(Landmark coordinate records)
■ ■ ■

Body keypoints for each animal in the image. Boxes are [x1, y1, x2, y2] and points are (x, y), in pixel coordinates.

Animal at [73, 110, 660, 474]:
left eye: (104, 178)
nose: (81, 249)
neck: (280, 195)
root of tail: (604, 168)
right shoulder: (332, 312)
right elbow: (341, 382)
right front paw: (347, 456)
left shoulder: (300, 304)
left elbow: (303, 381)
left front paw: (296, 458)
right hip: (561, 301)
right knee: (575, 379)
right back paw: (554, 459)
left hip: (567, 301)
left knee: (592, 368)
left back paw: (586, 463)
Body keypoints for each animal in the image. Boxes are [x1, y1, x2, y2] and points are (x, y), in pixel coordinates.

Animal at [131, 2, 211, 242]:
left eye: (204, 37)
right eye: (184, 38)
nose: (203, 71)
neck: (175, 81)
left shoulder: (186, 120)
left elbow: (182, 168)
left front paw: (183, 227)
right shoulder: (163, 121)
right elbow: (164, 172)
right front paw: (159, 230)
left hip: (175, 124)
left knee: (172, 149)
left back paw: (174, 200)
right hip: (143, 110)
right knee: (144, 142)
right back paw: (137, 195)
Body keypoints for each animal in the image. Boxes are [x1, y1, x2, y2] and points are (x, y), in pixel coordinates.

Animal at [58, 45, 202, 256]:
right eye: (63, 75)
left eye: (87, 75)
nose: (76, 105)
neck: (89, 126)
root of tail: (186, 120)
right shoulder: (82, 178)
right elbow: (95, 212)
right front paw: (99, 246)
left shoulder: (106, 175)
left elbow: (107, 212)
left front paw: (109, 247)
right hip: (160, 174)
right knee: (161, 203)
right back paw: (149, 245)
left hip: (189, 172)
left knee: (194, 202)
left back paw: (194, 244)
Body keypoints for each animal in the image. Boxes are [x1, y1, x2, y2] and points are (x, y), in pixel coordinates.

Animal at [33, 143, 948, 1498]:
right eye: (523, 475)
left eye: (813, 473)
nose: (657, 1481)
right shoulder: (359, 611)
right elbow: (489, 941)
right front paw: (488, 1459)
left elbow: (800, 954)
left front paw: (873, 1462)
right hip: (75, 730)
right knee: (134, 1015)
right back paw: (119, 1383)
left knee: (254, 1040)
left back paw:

■ ■ ■

▶ _WORK REQUIRED_: For each line shown above, write an exact copy.

▶ _FINISHED EXERCISE_:
Body keypoints for each animal in the image. Boxes are [x1, y1, x2, y2] and points are (x, y), in pixel coordinates.

Animal at [73, 110, 660, 474]:
left eye: (104, 178)
nose: (81, 249)
neck: (280, 195)
root of tail: (604, 168)
right shoulder: (332, 312)
right elbow: (341, 382)
right front paw: (347, 456)
left shoulder: (300, 304)
left elbow: (303, 381)
left front paw: (296, 458)
right hip: (561, 301)
right knee: (575, 379)
right back paw: (554, 459)
left hip: (567, 301)
left knee: (592, 368)
left back paw: (586, 463)
Body keypoints for each animal in the image. Boxes are [x1, y1, x2, y2] and points are (x, y), in pixel coordinates.

Animal at [131, 2, 211, 242]:
left eye: (204, 37)
right eye: (184, 38)
nose: (203, 71)
neck: (175, 81)
left shoulder: (186, 120)
left elbow: (182, 168)
left front paw: (183, 227)
right shoulder: (163, 121)
right elbow: (164, 172)
right front paw: (159, 230)
left hip: (175, 124)
left knee: (172, 149)
left back paw: (174, 200)
right hip: (143, 110)
right knee: (144, 142)
right back paw: (137, 195)
Body keypoints for each animal in the image. Boxes are [x1, y1, x2, y2] and points are (x, y), in pixel coordinates.

Animal at [58, 45, 202, 256]:
right eye: (63, 75)
left eye: (87, 75)
nose: (76, 105)
neck: (89, 126)
root of tail: (186, 120)
right shoulder: (82, 178)
right elbow: (95, 212)
right front paw: (99, 246)
left shoulder: (106, 175)
left elbow: (107, 212)
left front paw: (109, 247)
right hip: (160, 174)
right knee: (161, 203)
right back paw: (149, 245)
left hip: (189, 172)
left knee: (194, 202)
left back paw: (194, 244)
Body keypoints for each animal in the image. Boxes are [x1, y1, x2, y2] and points are (x, y), in pixel coordinates.

Animal at [33, 143, 948, 1498]:
right eye: (523, 475)
left eye: (813, 473)
nose: (657, 1481)
right shoulder: (359, 611)
right elbow: (489, 941)
right front paw: (488, 1459)
left elbow: (800, 954)
left front paw: (873, 1462)
right hip: (75, 730)
right knee: (134, 1015)
right back paw: (119, 1383)
left knee: (254, 1040)
left back paw:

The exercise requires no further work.